**WHAT YOU SHOULD DO**
Gather every line below that contains the word "like", and copy each one in full. Case counts.
(LISTED RECORDS)
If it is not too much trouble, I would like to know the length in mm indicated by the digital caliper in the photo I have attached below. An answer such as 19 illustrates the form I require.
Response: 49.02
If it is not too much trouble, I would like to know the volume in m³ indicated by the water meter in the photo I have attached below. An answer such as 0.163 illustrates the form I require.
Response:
(End LISTED RECORDS)
(LISTED RECORDS)
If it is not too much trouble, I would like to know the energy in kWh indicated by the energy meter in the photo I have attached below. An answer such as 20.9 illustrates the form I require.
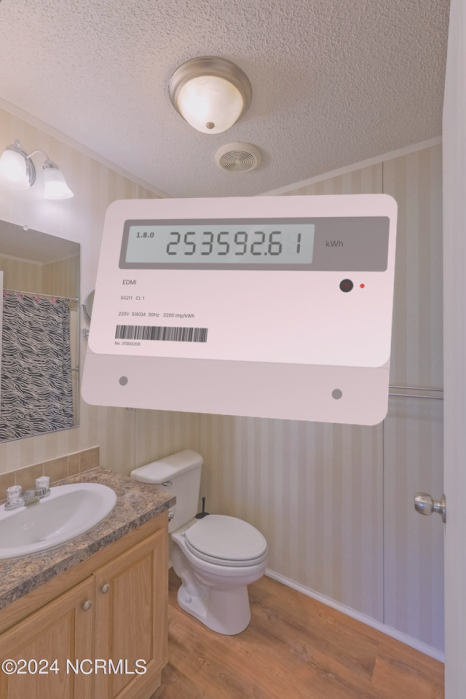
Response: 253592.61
(End LISTED RECORDS)
(LISTED RECORDS)
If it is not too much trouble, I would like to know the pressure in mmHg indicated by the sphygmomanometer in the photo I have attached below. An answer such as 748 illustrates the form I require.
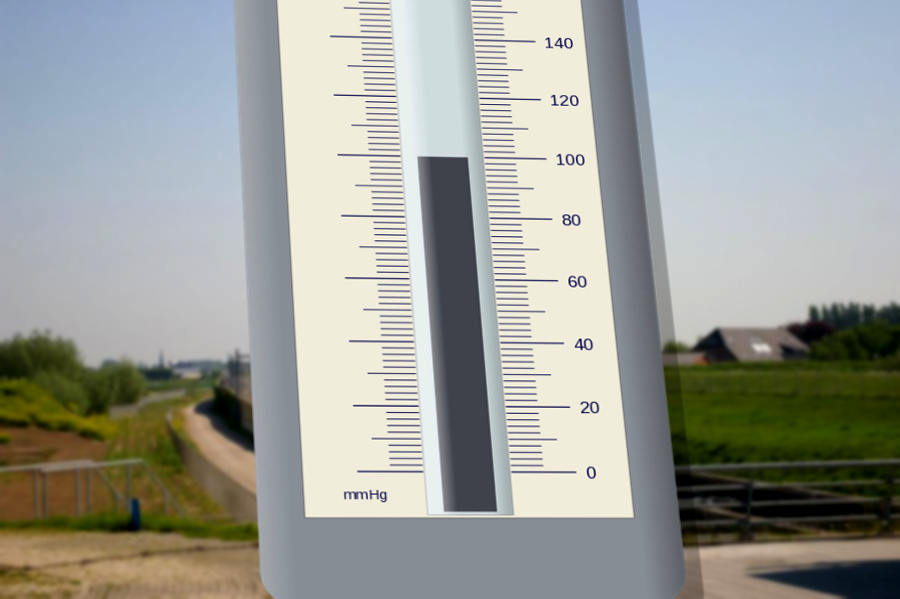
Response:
(End LISTED RECORDS)
**ANSWER BOX**
If it is not too much trouble, I would like to know the length in mm indicated by the digital caliper in the photo I have attached below. An answer such as 19 illustrates the form I require.
If it is not too much trouble, I would like to know the volume in m³ indicated by the water meter in the photo I have attached below. An answer such as 0.163 illustrates the form I require.
If it is not too much trouble, I would like to know the energy in kWh indicated by the energy meter in the photo I have attached below. An answer such as 20.9 illustrates the form I require.
If it is not too much trouble, I would like to know the pressure in mmHg indicated by the sphygmomanometer in the photo I have attached below. An answer such as 748 illustrates the form I require.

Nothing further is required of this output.